After a three-day trial and deliberations for five and a half hours, the jury returned a defense verdict.
Man suffered cramps, pain, waited two days to go to ER
Injuries alleged: Serious bodily injuries, physical pain, mental suffering, embarrassment and inconvenience, and significant financial harm because of lost wages and substantial medical expenses
Court: Tazewell Circuit Court
Defense attorneys: Neal H. Lewis and Anne E. Howard, Johnson City, TN
Plaintiff, a mid-50s medical professional, presented to urgent care with complaints of nausea, gas, abdominal cramps and pain. The urgent care physician performed a detailed assessment and noted some mild tenderness to deep palpation on the right side, but what was otherwise a normal abdomen. Blood testing was ordered and the patient was advised to go to the emergency room if the condition worsened, was not better by the next morning, or if the blood test indicated an elevated white blood cell count. That evening the physician called the patient advising of an elevated white blood cell count and reiterated earlier instructions that plaintiff be evaluated further in the emergency room for the elevated white blood cell count, but the patient reported feeling better. The physician advised the plaintiff to go the emergency department if not better by the next morning, development of a fever, or any worsening systems.

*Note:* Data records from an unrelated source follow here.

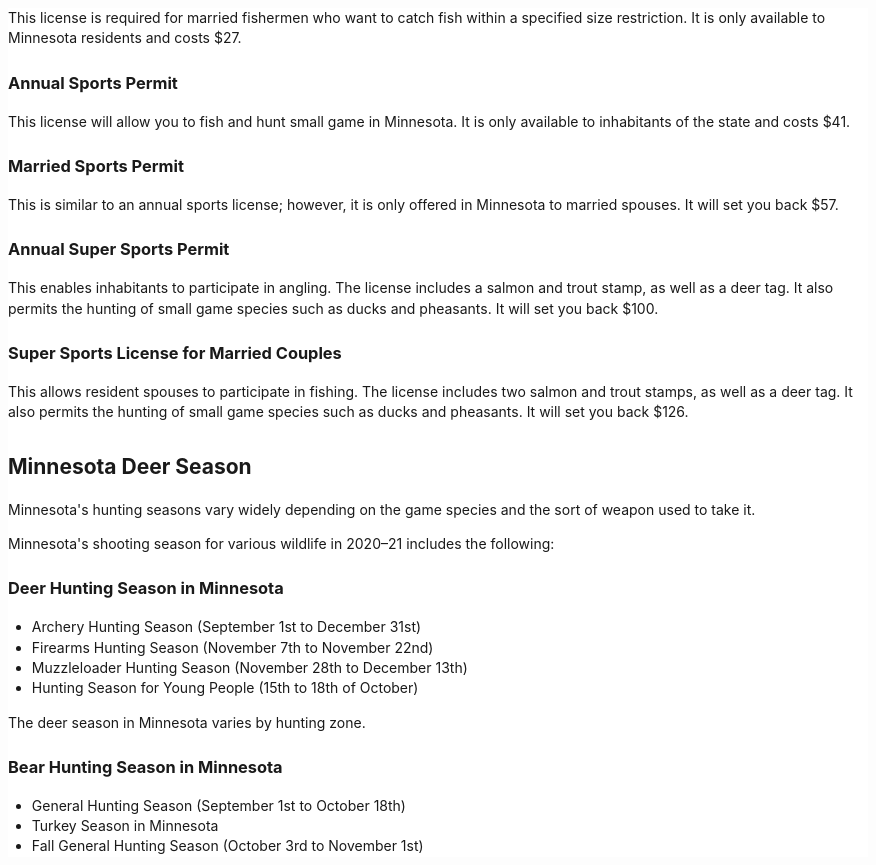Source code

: 
This license is required for married fishermen who want to catch fish within a specified size restriction. It is only available to Minnesota residents and costs $27.


### Annual Sports Permit


This license will allow you to fish and hunt small game in Minnesota. It is only available to inhabitants of the state and costs $41.


### Married Sports Permit


This is similar to an annual sports license; however, it is only offered in Minnesota to married spouses. It will set you back $57.


### Annual Super Sports Permit


This enables inhabitants to participate in angling. The license includes a salmon and trout stamp, as well as a deer tag. It also permits the hunting of small game species such as ducks and pheasants. It will set you back $100.


### Super Sports License for Married Couples


This allows resident spouses to participate in fishing. The license includes two salmon and trout stamps, as well as a deer tag. It also permits the hunting of small game species such as ducks and pheasants. It will set you back $126. 


Minnesota Deer Season
---------------------


Minnesota's hunting seasons vary widely depending on the game species and the sort of weapon used to take it.


Minnesota's shooting season for various wildlife in 2020–21 includes the following:


### Deer Hunting Season in Minnesota


* Archery Hunting Season (September 1st to December 31st)
* Firearms Hunting Season (November 7th to November 22nd)
* Muzzleloader Hunting Season (November 28th to December 13th)
* Hunting Season for Young People (15th to 18th of October)


The deer season in Minnesota varies by hunting zone.


### Bear Hunting Season in Minnesota


* General Hunting Season (September 1st to October 18th)
* Turkey Season in Minnesota
* Fall General Hunting Season (October 3rd to November 1st)
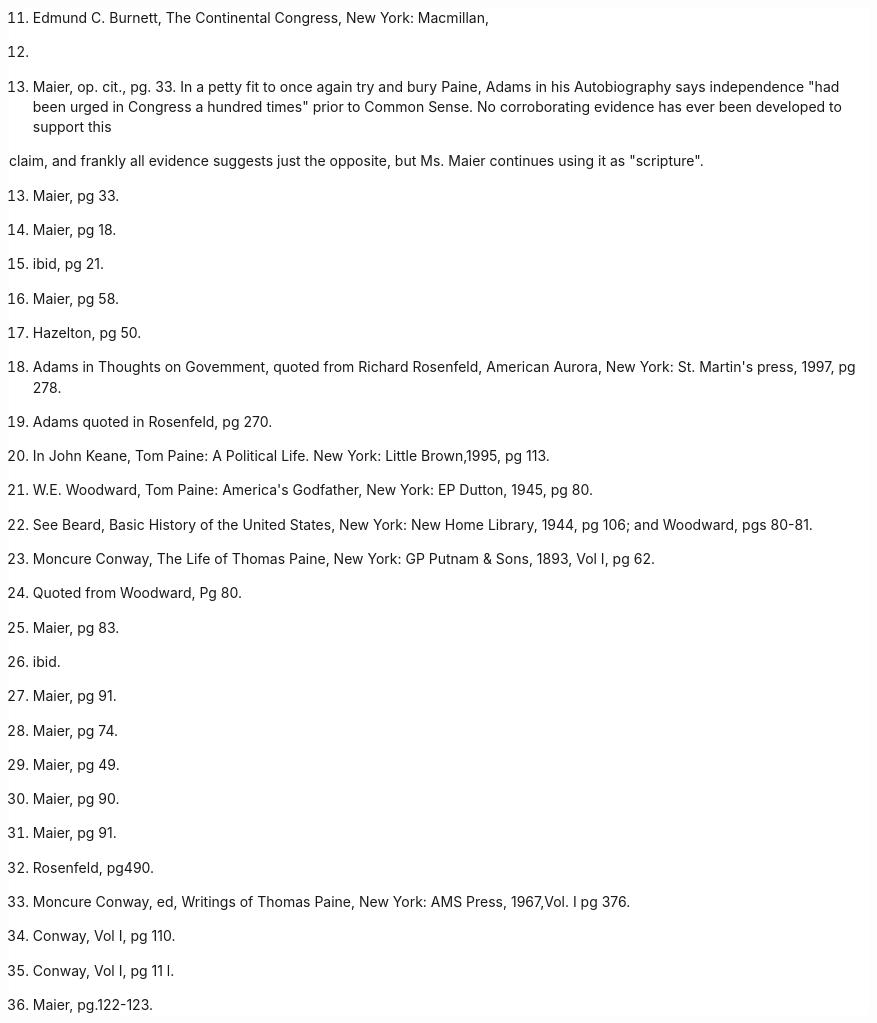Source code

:    11.  Edmund C. Burnett, The Continental Congress, New York: Macmillan,
   1941.

   12.  Maier, op. cit., pg. 33. In a petty fit to once again try and bury
   Paine, Adams in his Autobiography says independence "had been urged in
   Congress a hundred times" prior to Common Sense. No corroborating evidence
   has ever been developed to support this

   claim, and frankly all evidence suggests just the opposite, but Ms. Maier
   continues using it as "scripture".

   13. Maier, pg 33.

   14. Maier, pg 18.

   15. ibid, pg 21.

   16. Maier, pg 58.

   17. Hazelton, pg 50.

   18. Adams in Thoughts on Govemment, quoted from Richard Rosenfeld,
   American Aurora, New York: St. Martin's press, 1997, pg 278.

   19. Adams quoted in Rosenfeld, pg 270.

   20. In John Keane, Tom Paine: A Political Life. New York: Little
   Brown,1995, pg 113.

   21. W.E. Woodward, Tom Paine: America's Godfather, New York: EP Dutton,
   1945, pg 80.

   22. See Beard, Basic History of the United States, New York: New Home
   Library, 1944, pg 106; and Woodward, pgs 80-81.

   23. Moncure Conway, The Life of Thomas Paine, New York: GP Putnam & Sons,
   1893, Vol I, pg 62.

   24. Quoted from Woodward, Pg 80.

   25. Maier, pg 83.

   26. ibid.

   27. Maier, pg 91.

   28. Maier, pg 74.

   29. Maier, pg 49.

   30. Maier, pg 90.

   31. Maier, pg 91.

   32. Rosenfeld, pg490.

   33. Moncure Conway, ed, Writings of Thomas Paine, New York: AMS Press,
   1967,Vol. I pg 376.

   34. Conway, Vol I, pg 110.

   35. Conway, Vol I, pg 11 l.

   36. Maier, pg.122-123.
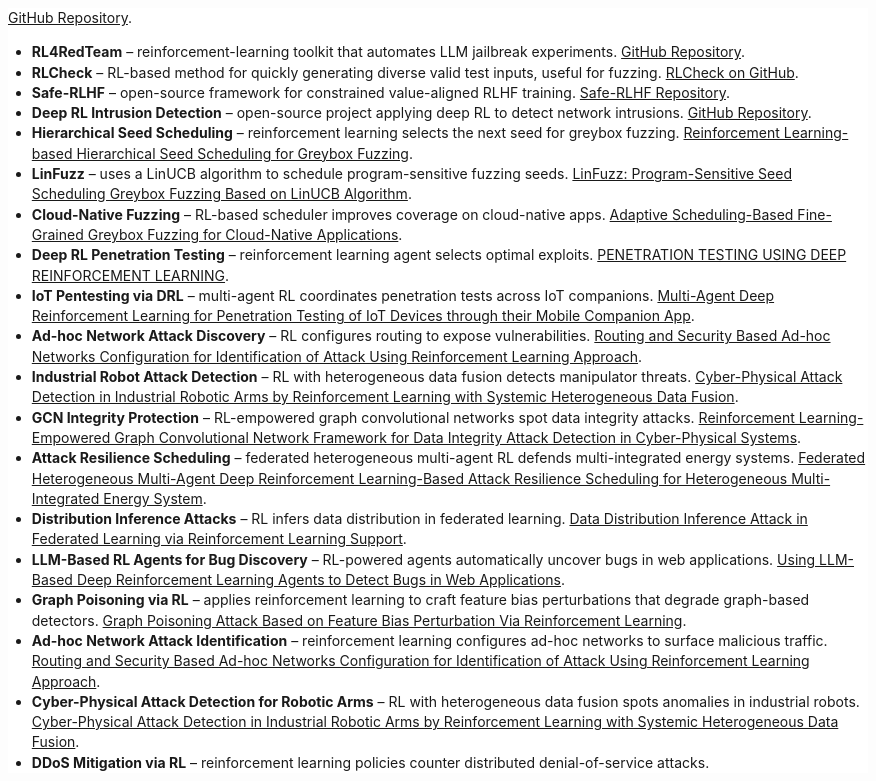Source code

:   [GitHub Repository](https://github.com/ethz-spylab/rlhf-poisoning).
- **RL4RedTeam** – reinforcement-learning toolkit that automates LLM jailbreak experiments.
  [GitHub Repository](https://github.com/yyzpiero/RL4RedTeam).
- **RLCheck** – RL-based method for quickly generating diverse valid test inputs, useful for fuzzing.
  [RLCheck on GitHub](https://github.com/sameerreddy13/rlcheck).
- **Safe-RLHF** – open-source framework for constrained value-aligned RLHF training.
  [Safe-RLHF Repository](https://github.com/PKU-Alignment/safe-rlhf).
- **Deep RL Intrusion Detection** – open-source project applying deep RL to detect network intrusions.
  [GitHub Repository](https://github.com/SwathiReddy03/Intrusion-Detection-System-using-Deep-Reinforcement-Learning).
- **Hierarchical Seed Scheduling** – reinforcement learning selects the next seed for greybox fuzzing.
  [Reinforcement Learning-based Hierarchical Seed Scheduling for Greybox Fuzzing](https://doi.org/10.14722/ndss.2021.24486).
- **LinFuzz** – uses a LinUCB algorithm to schedule program-sensitive fuzzing seeds.
  [LinFuzz: Program-Sensitive Seed Scheduling Greybox Fuzzing Based on LinUCB Algorithm](https://doi.org/10.1109/access.2024.3404918).
- **Cloud-Native Fuzzing** – RL-based scheduler improves coverage on cloud-native apps.
  [Adaptive Scheduling-Based Fine-Grained Greybox Fuzzing for Cloud-Native Applications](https://doi.org/10.1186/s13677-024-00681-1).
- **Deep RL Penetration Testing** – reinforcement learning agent selects optimal exploits.
  [PENETRATION TESTING USING DEEP REINFORCEMENT LEARNING](https://doi.org/10.28925/2663-4023.2024.23.1730).
- **IoT Pentesting via DRL** – multi-agent RL coordinates penetration tests across IoT companions.
  [Multi-Agent Deep Reinforcement Learning for Penetration Testing of IoT Devices through their Mobile Companion App](https://doi.org/10.36227/techrxiv.174114576.61410228/v1).
- **Ad-hoc Network Attack Discovery** – RL configures routing to expose vulnerabilities.
  [Routing and Security Based Ad-hoc Networks Configuration for Identification of Attack Using Reinforcement Learning Approach](https://doi.org/10.21203/rs.3.rs-4045649/v1).
- **Industrial Robot Attack Detection** – RL with heterogeneous data fusion detects manipulator threats.
  [Cyber-Physical Attack Detection in Industrial Robotic Arms by Reinforcement Learning with Systemic Heterogeneous Data Fusion](https://doi.org/10.2139/ssrn.5272672).
- **GCN Integrity Protection** – RL-empowered graph convolutional networks spot data integrity attacks.
  [Reinforcement Learning-Empowered Graph Convolutional Network Framework for Data Integrity Attack Detection in Cyber-Physical Systems](https://doi.org/10.17775/cseejpes.2023.01250).
- **Attack Resilience Scheduling** – federated heterogeneous multi-agent RL defends multi-integrated energy systems.
  [Federated Heterogeneous Multi-Agent Deep Reinforcement Learning-Based Attack Resilience Scheduling for Heterogeneous Multi-Integrated Energy System](https://doi.org/10.2139/ssrn.5233949).
- **Distribution Inference Attacks** – RL infers data distribution in federated learning.
  [Data Distribution Inference Attack in Federated Learning via Reinforcement Learning Support](https://doi.org/10.1016/j.hcc.2024.100235).
- **LLM-Based RL Agents for Bug Discovery** – RL-powered agents automatically uncover bugs in web applications.
  [Using LLM-Based Deep Reinforcement Learning Agents to Detect Bugs in Web Applications](https://doi.org/10.5220/0013248800003890).
- **Graph Poisoning via RL** – applies reinforcement learning to craft feature bias perturbations that degrade graph-based detectors.
  [Graph Poisoning Attack Based on Feature Bias Perturbation Via Reinforcement Learning](https://doi.org/10.2139/ssrn.5254394).
- **Ad-hoc Network Attack Identification** – reinforcement learning configures ad-hoc networks to surface malicious traffic.
  [Routing and Security Based Ad-hoc Networks Configuration for Identification of Attack Using Reinforcement Learning Approach](https://doi.org/10.21203/rs.3.rs-4045649/v1).
- **Cyber-Physical Attack Detection for Robotic Arms** – RL with heterogeneous data fusion spots anomalies in industrial robots.
  [Cyber-Physical Attack Detection in Industrial Robotic Arms by Reinforcement Learning with Systemic Heterogeneous Data Fusion](https://doi.org/10.2139/ssrn.5272672).
- **DDoS Mitigation via RL** – reinforcement learning policies counter distributed denial-of-service attacks.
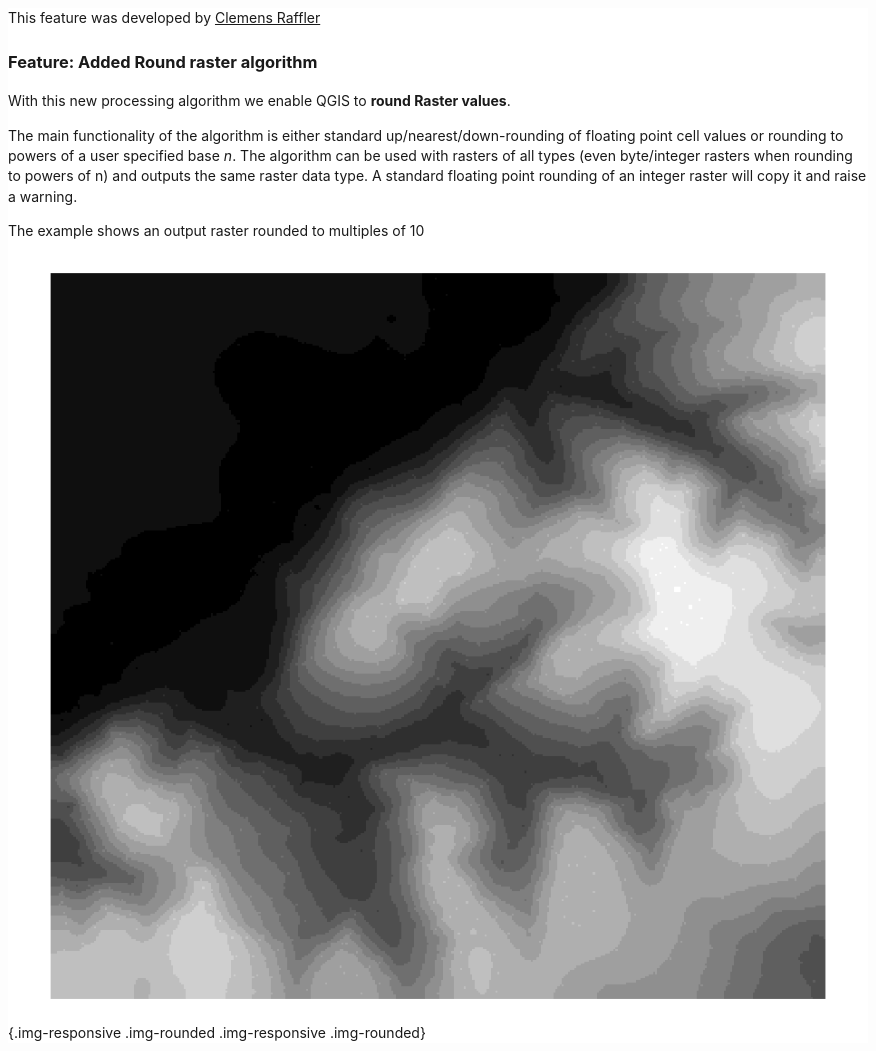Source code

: This feature was developed by [Clemens Raffler](https://api.github.com/users/root676)

### Feature: Added Round raster algorithm

With this new processing algorithm we enable QGIS to **round Raster values**.

The main functionality of the algorithm is either standard up/nearest/down-rounding of floating point cell values or rounding to powers of a user specified base *n*. The algorithm can be used with rasters of all types (even byte/integer rasters when rounding to powers of n) and outputs the same raster data type. A standard floating point rounding of an integer raster will copy it and raise a warning.

The example shows an output raster rounded to multiples of 10

![image94](images/entries/650983141141fc954abc96f79e5255e4634c5051.png){.img-responsive .img-rounded .img-responsive .img-rounded}
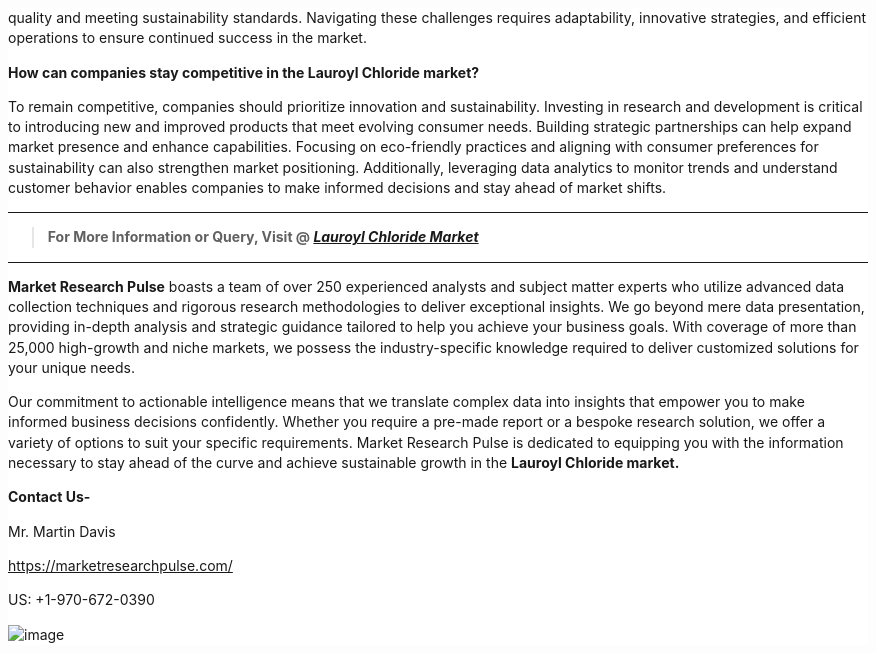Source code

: quality and meeting sustainability standards. Navigating these challenges requires adaptability, innovative strategies, and efficient operations to ensure continued success in the market.</p><p><strong>How can companies stay competitive in the Lauroyl Chloride market?</strong></p><p>To remain competitive, companies should prioritize innovation and sustainability. Investing in research and development is critical to introducing new and improved products that meet evolving consumer needs. Building strategic partnerships can help expand market presence and enhance capabilities. Focusing on eco-friendly practices and aligning with consumer preferences for sustainability can also strengthen market positioning. Additionally, leveraging data analytics to monitor trends and understand customer behavior enables companies to make informed decisions and stay ahead of market shifts.</p><hr /><blockquote><p><strong>For More Information or Query, Visit @&nbsp;<em><a href="https://marketresearchpulse.com/report/56170/lauroyl-chloride-market?utm_source=Linkedin&utm_medium=0115">Lauroyl Chloride Market</a></em></strong></p></blockquote><hr /><p><strong>Market Research Pulse</strong> boasts a team of over 250 experienced analysts and subject matter experts who utilize advanced data collection techniques and rigorous research methodologies to deliver exceptional insights. We go beyond mere data presentation, providing in-depth analysis and strategic guidance tailored to help you achieve your business goals. With coverage of more than 25,000 high-growth and niche markets, we possess the industry-specific knowledge required to deliver customized solutions for your unique needs.</p><p>Our commitment to actionable intelligence means that we translate complex data into insights that empower you to make informed business decisions confidently. Whether you require a pre-made report or a bespoke research solution, we offer a variety of options to suit your specific requirements. Market Research Pulse is dedicated to equipping you with the information necessary to stay ahead of the curve and achieve sustainable growth in the <strong>Lauroyl Chloride market.</strong></p><p><strong>Contact Us-</strong></p><p>Mr. Martin Davis</p><p>https://marketresearchpulse.com/</p><p>US: +1-970-672-0390</p>
![image](https://github.com/user-attachments/assets/078a8ed3-0d0f-48a7-8c74-cfe32b85c139)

After two days with no improvement, plaintiff, went to the ED because of a fever, and was diagnosed with a perforated sigmoid colon and acute diverticulitis. Transfer to a larger medical facility occurred and plaintiff underwent an open sigmoid resection with end colostomy and Hartmann’s pouch. Plaintiff remained with an open wound until the reversal of the Hartmann’s and primary anastomosis two months later. After recovery, plaintiff returned to normal employment, denying any significant ongoing complications other than increased risk for hernia or bowel obstruction. Plaintiff testified that the abdominal surgical scar is embarrassing and made tucked shirts uncomfortable.
At trial, plaintiff claimed through experts an immediate referral to the emergency department for further evaluation was necessary. Defense experts disputed that plaintiff needed to be referred to the emergency room at the time of initial presentation, the plaintiff’s abdominal exam was benign and there was no need for immediate referral based on the presenting complaints. The treatment plan was reasonable and consistent with the standard of care.
After one hour and 45 minutes of deliberations, the jury found in favor of the defendant.